O FIM DO ANO E SUAS EMANAÇÕES
Chegou, mais uma vez, o fim do ano: encerramento ou adiamento de atividades, planos e preparativos de viagem, música natalina, ruas, praças e casas enfeitadas com árvores, lâmpadas e luzes coloridas. Como de costume, é hora de fazer as contas, ver os erros e acertos, os reveses sofridos e as vitórias alcançadas. Também de fazer planos para o ano que vem, acreditando, como sempre, que desta vez darão certo. É tempo de reflexão, bem como de dar e receber presentes.
José Sarney, um dos meus cronistas preferidos, nas crônicas "O Natal e a Graça da Vida", "Caçador de Sonhos" e "Papai Noel", fala da sua alegria de criança pelo tambor de latas que ganhou do Papai Noel, aos cinco anos de idade. Diz que foi o presente mais belo que já ganhou. Outros escritores também escreveram páginas memoráveis sobre o Natal. São tantos que nem dá para citar no espaço exíguo de uma crônica, nem esse o meu objetivo.
Na crônica "Papai Noel", de dezembro de 2007, Sarney diz a Papai Noel que não o perdoa pela bicicleta que lhe pediu e não ganhou. E nas crônicas "O Natal e a Graça da Vida" e "Caçador de Sonhos", lembra, dentre outras coisas, as conotações religiosas, que ele chama de Natal bíblico, algo que (eu o digo sem ter feito a estatística, é óbvio) tem desaparecido da imensa maioria dos lares que, no mundo inteiro, se dizem de fé cristã, não obstante se dizer que se comemora o nascimento de Jesus Cristo.
As razões disso são muitas e não vem ao caso enumerá-las ou discuti-las. A própria comemoração do Natal comporta discussão no meio religioso mais ortodoxo, pois a Bíblia nem sequer menciona a palavra Natal, narra o nascimento de Jesus Cristo, mas não cita a data nem manda comemorar. Pessoalmente, não vejo fundamentação bíblica para comemorar o Natal, mas não é disso que desejo tratar agora.

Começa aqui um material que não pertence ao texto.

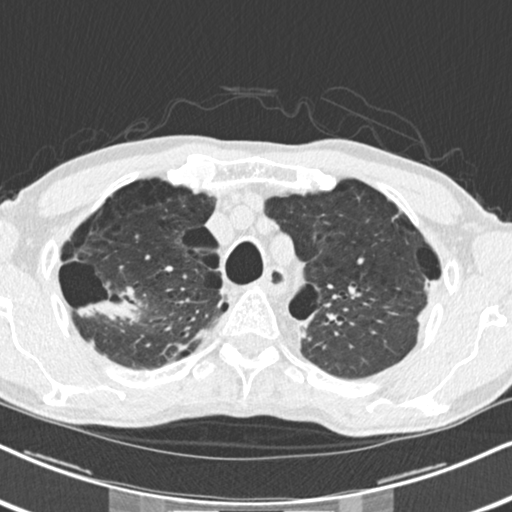
Chest CT (low-dose screening protocol), one axial image; baseline screening round; lung window (W 1500 / L -600 HU); 120 kVp; slice 49 of 250 in the series; 512 × 512 image matrix, field of view 325 × 325 mm. Male participant, aged 71 years at enrolment. Current smoker at enrolment.
Expert-annotated lung lesion, bounding box <92,264,152,318> (left, top, right, bottom; pixels). The screening reader recorded 2 non-calcified nodules or masses ≥4 mm on this exam; which of them this box marks is not recorded. Later outcome: lung cancer diagnosed 454 days after this screen — adenocarcinoma, NOS, right upper lobe, well differentiated (G1), stage IA (AJCC 6th edition), 30 mm at pathology.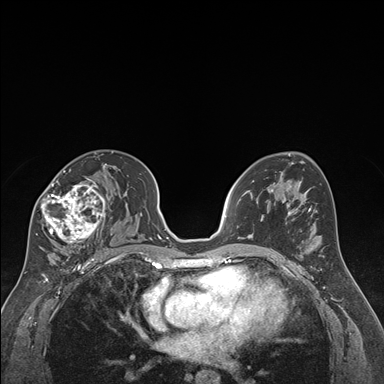
Breast MRI (dynamic contrast-enhanced), one axial slice. Position 104 of 176 along the scan axis. Dynamic contrast-enhanced series, time point 2 of 7 at this slice position (early post-contrast). 1.5 T. TE 1.6 ms, TR 4.2 ms. 384 × 384 image matrix, field of view 300 × 300 mm. Female patient.
Outlined on this slice (semi-automatically segmented with operator editing):
- enhancing-tissue mask used for the functional tumour volume (all voxels passing the contrast-enhancement thresholds inside the analysis volume; usually the tumour): box from (x=36, y=164) to (x=112, y=249) px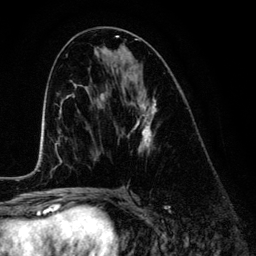
Breast MRI (dynamic contrast-enhanced), one axial slice; slice 66 of 134 in the series (ordered by position); cropped to one breast; dynamic contrast-enhanced series, time point 2 of 6 at this slice position (early post-contrast); 3 T; TE 4.2 ms, TR 7.9 ms; 1.2 mm slice thickness; 256 × 256 image matrix, field of view 170 × 170 mm. Female patient.
Outlined on this slice (semi-automatic segmentation, software-assisted and operator-edited):
- enhancing-tissue mask used for the functional tumour volume (all voxels passing the contrast-enhancement thresholds inside the analysis volume; usually the tumour): bounding box [x1, y1, x2, y2] px = [124, 77, 156, 153]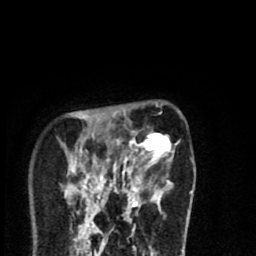
Breast MRI (dynamic contrast-enhanced), one axial slice. Slice 20 of 80 in the series (ordered by position). Cropped to one breast. Dynamic contrast-enhanced series, time point 2 of 8 at this slice position (early post-contrast). 1.5 T. TE 2.7 ms, TR 6.6 ms. 2 mm slice thickness. 256 × 256 image matrix, field of view 150 × 150 mm. Female patient.
Outlined on this slice (semi-automatic segmentation, software-assisted and operator-edited):
- enhancing-tissue mask used for the functional tumour volume (all voxels passing the contrast-enhancement thresholds inside the analysis volume; usually the tumour): box from (x=68, y=115) to (x=192, y=214) px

Quero dizer aqui tão-somente dos efeitos psicológicos, do enlevo que o fim de ano produz na gente. A ornamentação de residências, igrejas, casas comerciais, repartições e logradouros públicos, a alegria das pessoas, principalmente das crianças, o aflorar da solidariedade, os bons filmes, as músicas típicas do período, a esperança de recomeço no ano que vem, as realizações em perspectiva, tudo isso nos chama à reflexão. Religião à parte, abstraída a exacerbação do consumismo tão característica desses dias, vejo com bons olhos a solidariedade despertada, ainda que tão passageira.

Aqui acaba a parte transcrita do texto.